Apparel exports to Germany fall by 13.45pc

Jannatul Ferdushy 

Published: 08:11, 1 March 2024

Update: 08:12, 1 March 2024

Apparel exports to Germany fall by 13.45pc

Photo : Messenger

Germany, the biggest export destination for Bangladesh's readymade garments, has reduced imports of garments from the country by 13.45 percent during July-January due to prolonged stagflation caused by the global economic slowdown.

According to the Bangladesh Garment Manufacturers and Exporters Association (BGMEA), garment exports to Germany dropped from $4.04 billion to $3.51 billion, while in Italy, the exports decreased by 1.81 percent to $1.33 billion from $1.35 billion in the mentioned period.

Data shows that although Bangladesh's RMG exports to Germany have decreased, other countries in the EU witnessed an escalation in RMG imports. However, overall RMG exports to the EU climbed by 1.32 percent.

Besides, Denmark imported $960 million, France $1.73 billion, the Netherlands $1.22 billion, Spain $2.16 billion, and Poland $1.11 billion from Bangladesh in July-January.

Surprisingly, these six countries in the EU imported $13.73 billion out of $28.36 billion in Bangladesh's exports during the seven months of the 2024 FY.

“We predicted that we would experience a fall during this period. In fact, we have been experiencing fluctuations in exports since last March.
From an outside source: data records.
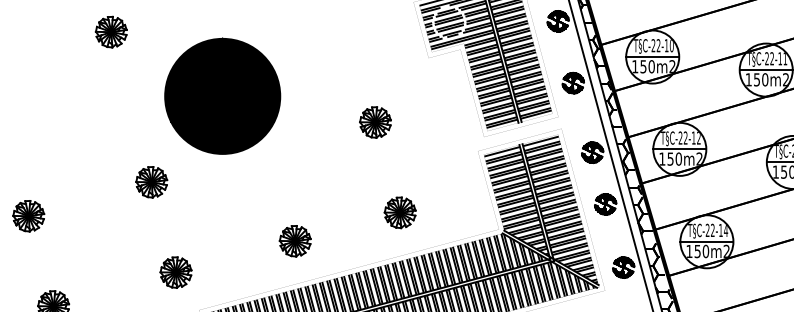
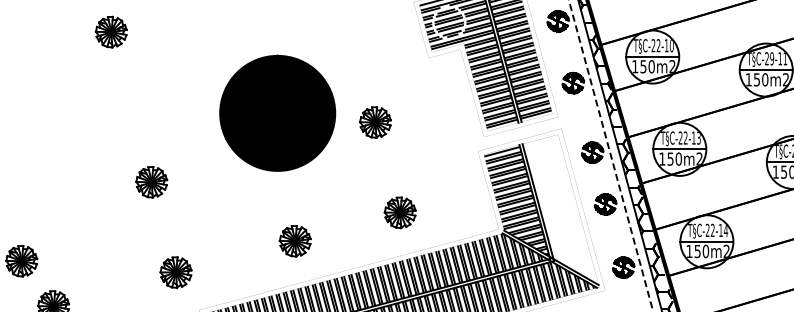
text at (772, 58): T§C-22-11 -> T§C-29-11
part at (222, 95) position: (222, 95) -> (277, 112)
text at (698, 138): T§C-22-12 -> T§C-22-13
line at (611, 156): solid -> dashed
hatch at (560, 209): present -> none
part at (28, 216) position: (28, 216) -> (21, 261)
Germany is the biggest market for us. This time, the problem has hit the country severely as stagflation has been prolonged due to the economic slowdown caused by the war,” Shahidullah Azim, vice president of BGMEA, told The Daily Messenger.

“The reality has not been reflected in the data of the Export Promotion Bureau. The government cannot realise the crisis. Many of the factories will be shut down after December,” he said.
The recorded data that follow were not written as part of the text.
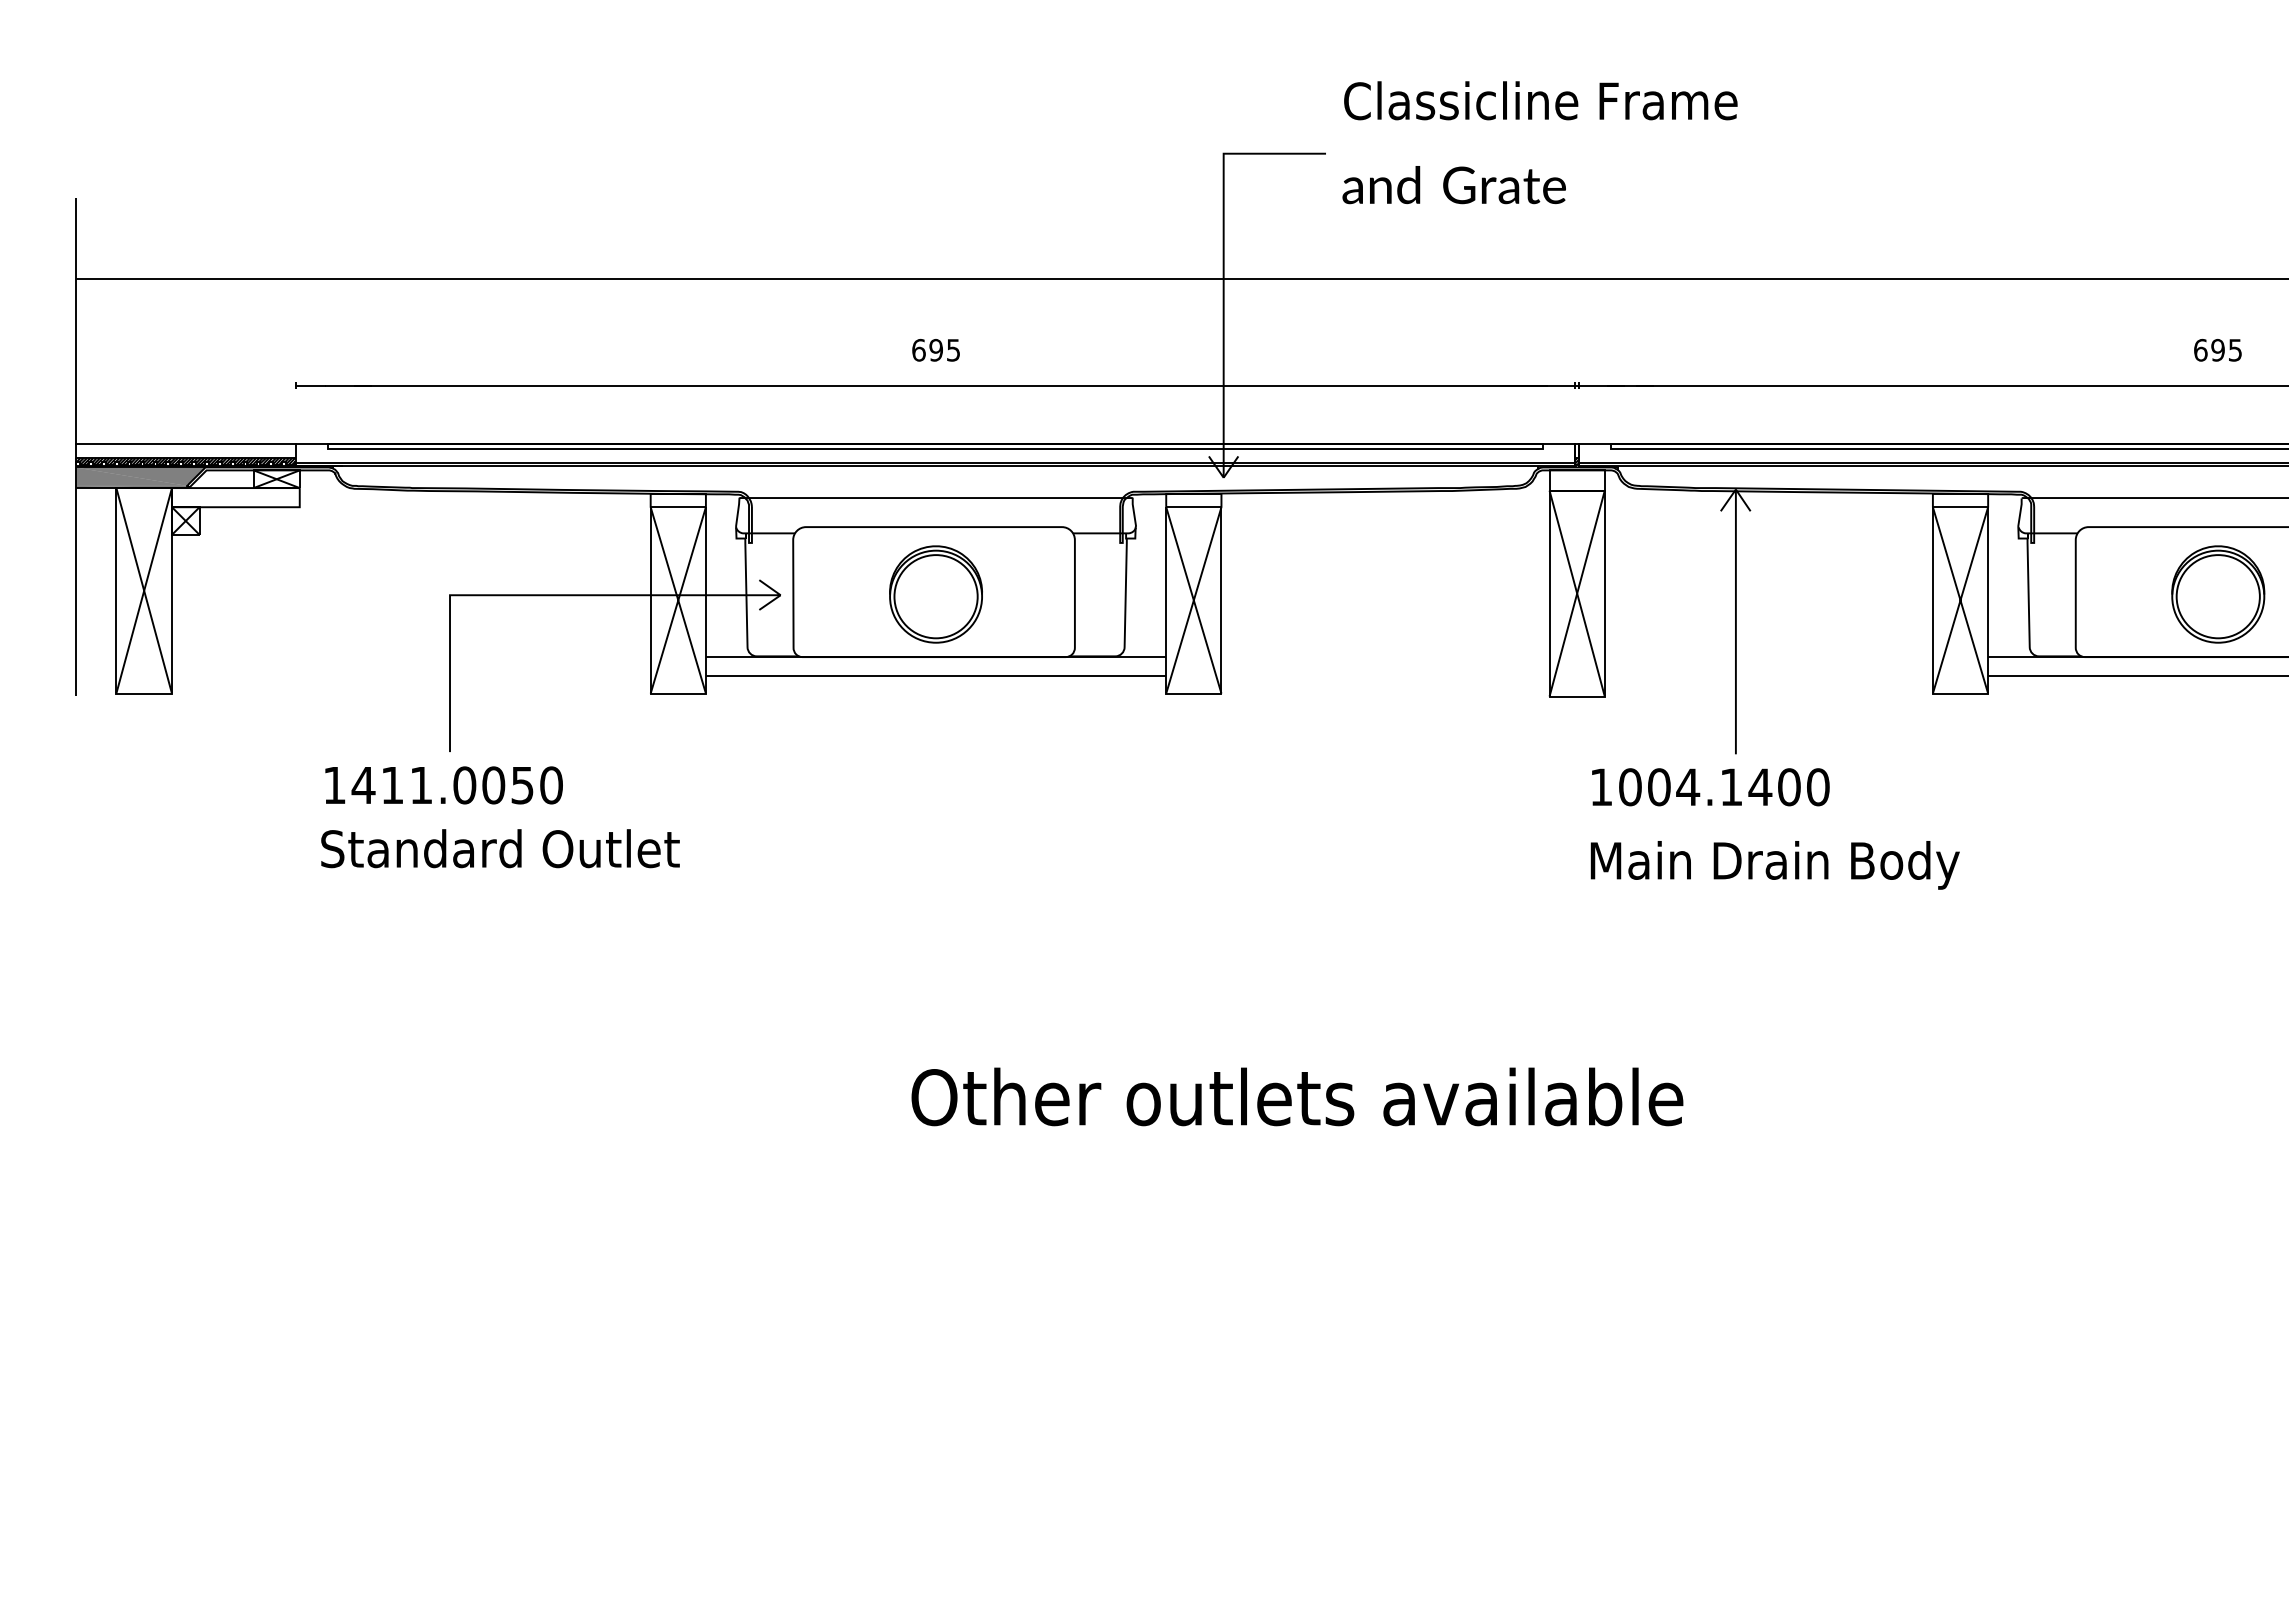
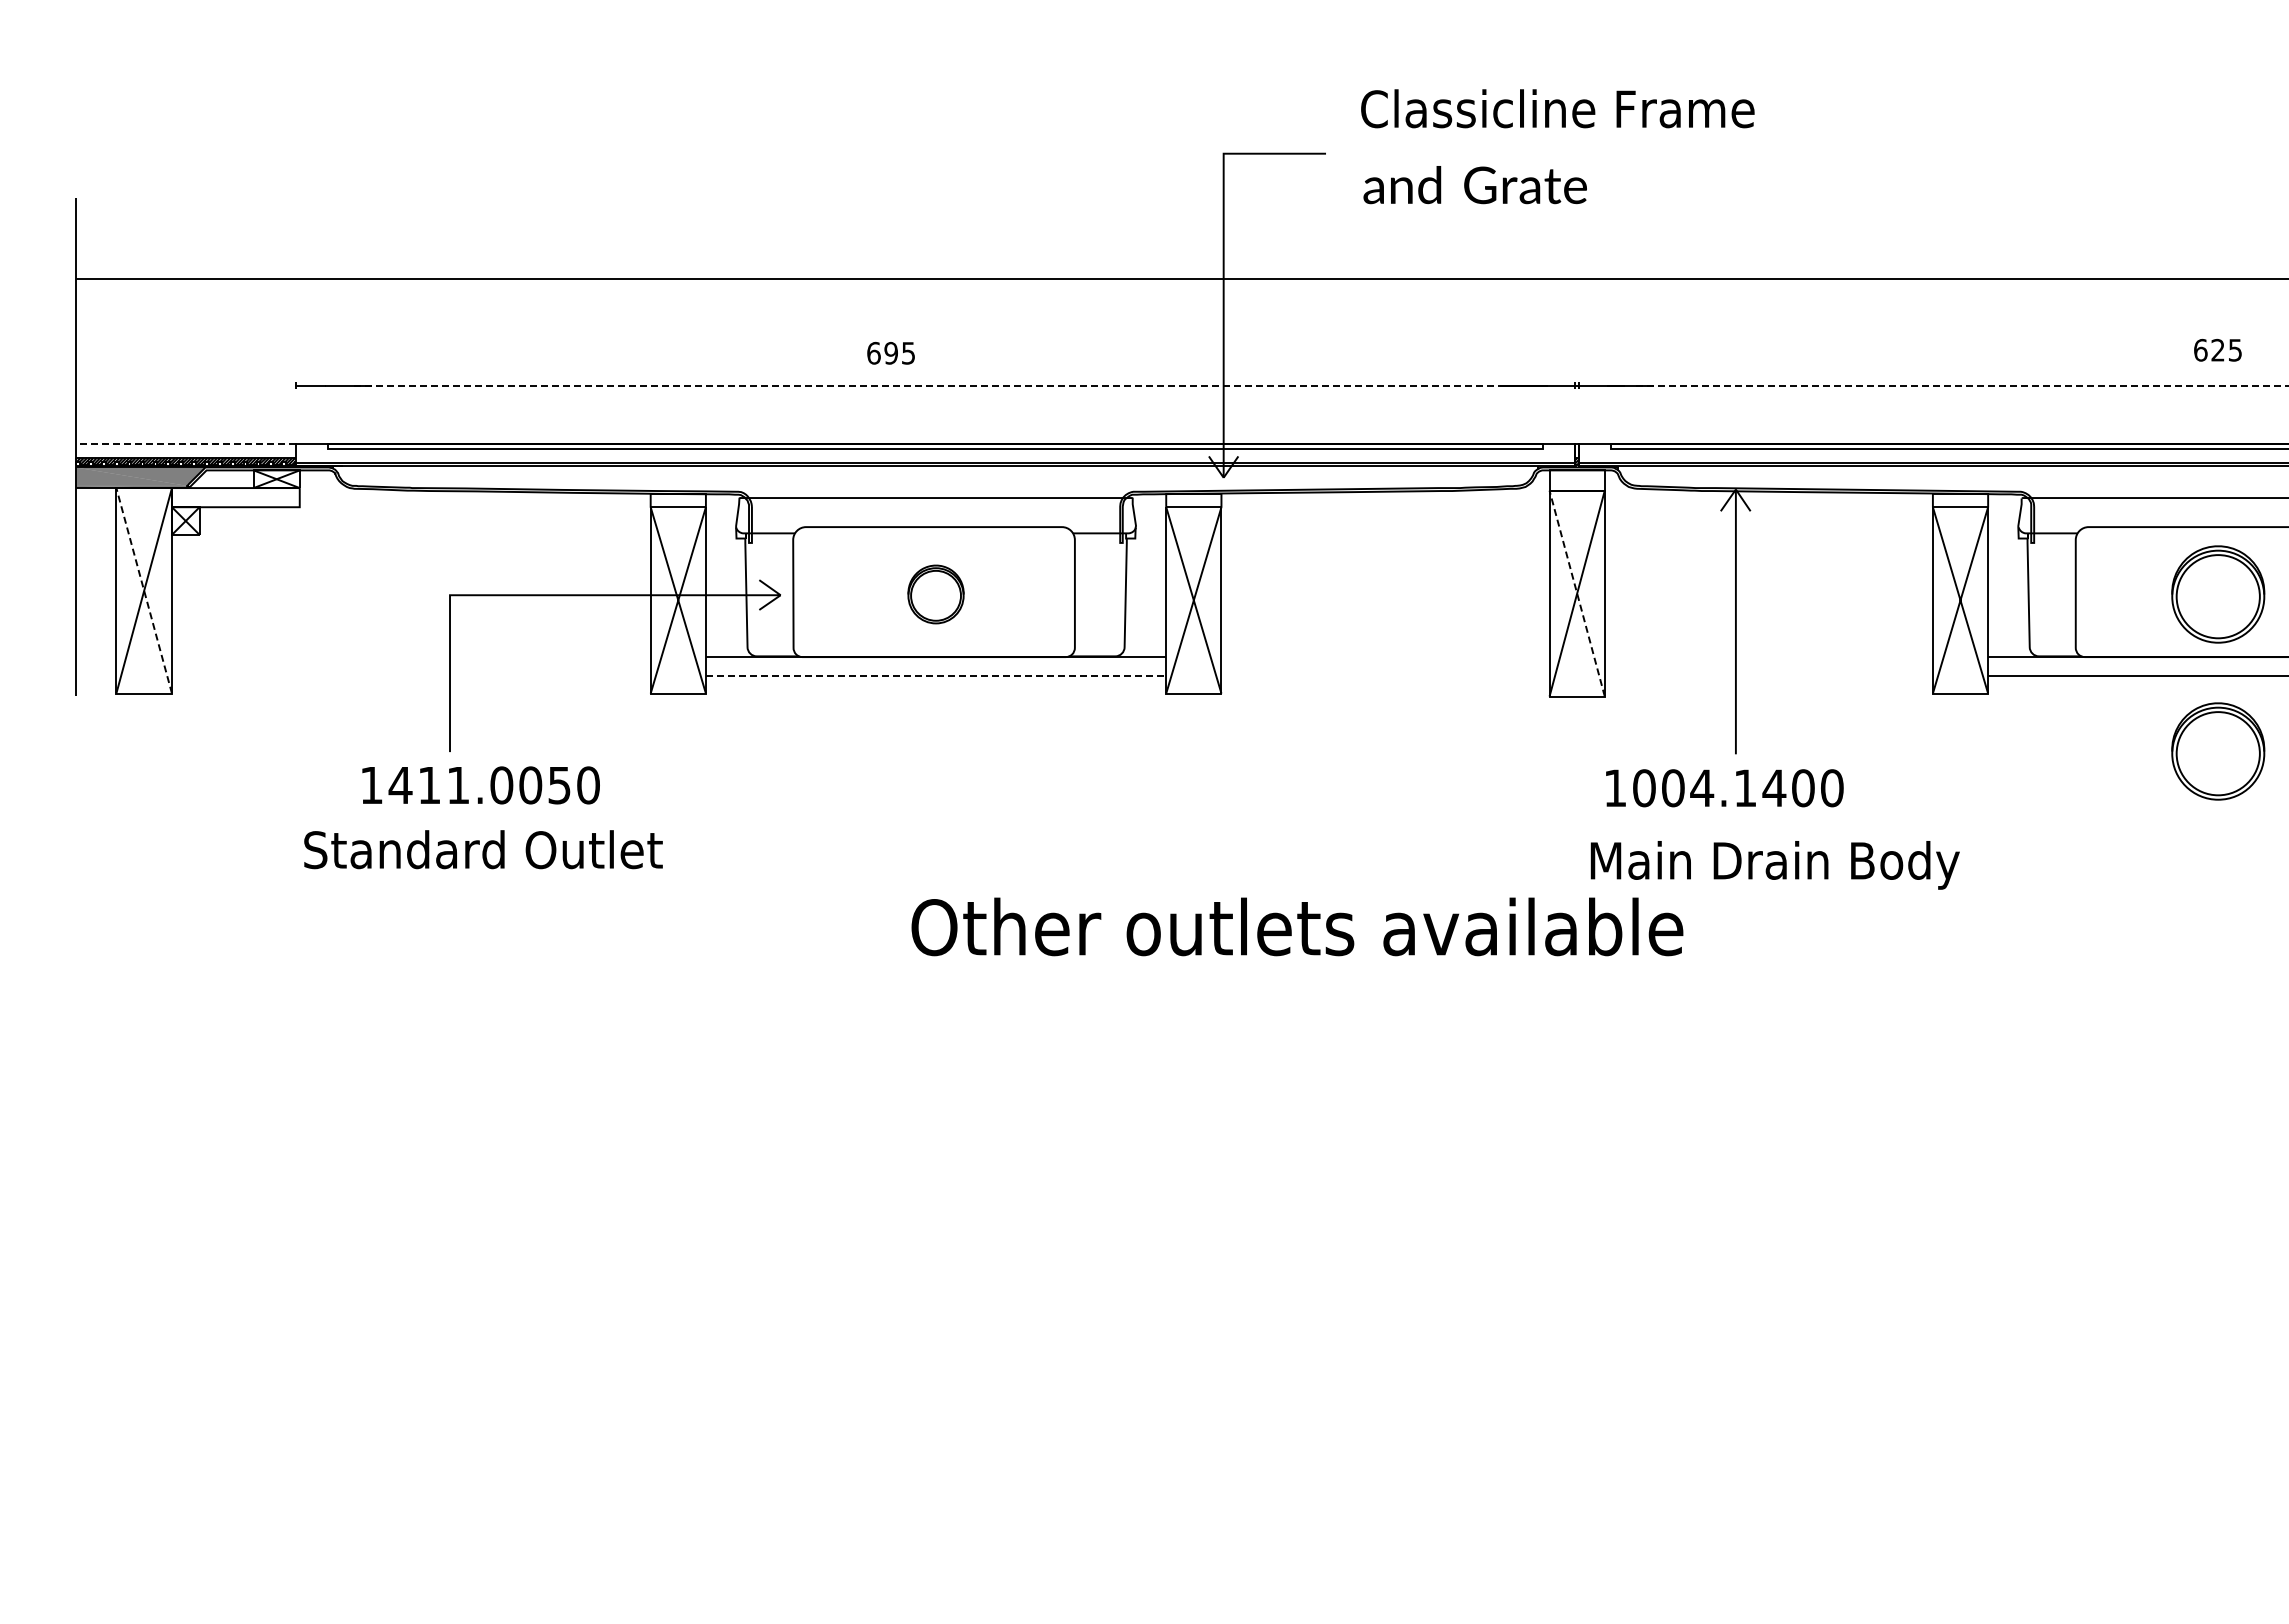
text at (1540, 100) position: (1540, 100) -> (1557, 108)
text at (1453, 185) position: (1453, 185) -> (1474, 185)
text at (935, 350) position: (935, 350) -> (890, 353)
text at (2217, 350): 695 -> 625
line at (936, 386): solid -> dashed
line at (1962, 386): solid -> dashed
line at (185, 443): solid -> dashed
line at (144, 590): solid -> dashed
line at (1577, 593): solid -> dashed
part at (935, 594) size: 94x99 px -> 58x61 px
line at (936, 675): solid -> dashed
part at (2218, 751): none -> present
text at (443, 785) position: (443, 785) -> (480, 785)
text at (1710, 787) position: (1710, 787) -> (1724, 788)
text at (500, 848) position: (500, 848) -> (483, 849)
text at (1297, 1096) position: (1297, 1096) -> (1297, 926)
He also added, “We have drawn the attention of the central bank to reconsider the timeline for loan repayment, requesting them to extend the time for repaying the loan until June instead of January. Otherwise, exports will face severe challenges.”

Muhammad Hatem, executive president of the Bangladesh Knitwear Manufacturers and Exporters Association (BKMEA), said that if the government doesn't address the crisis, exports and imports will be affected throughout the year. The import of capital machinery has already declined by 22.6 percent as investors have almost stopped importing machinery for new factories.

“Aiming to attract new buyers, the BGMEA and BKMEA are working together to brand Bangladesh globally. New buyers are also reaching out to us,” he said.

Majharul Hassan, the managing director of JMS Garment Ltd, said, “Entrepreneurs are now interested in manmade fibre-based products. There are now many high-end woven factories in the country. We need policy support too.”

However, Bangladesh fetched $28.35 billion in July-January '24FY exporting denim, T-shirts, sweaters, blouses, underwear, etc.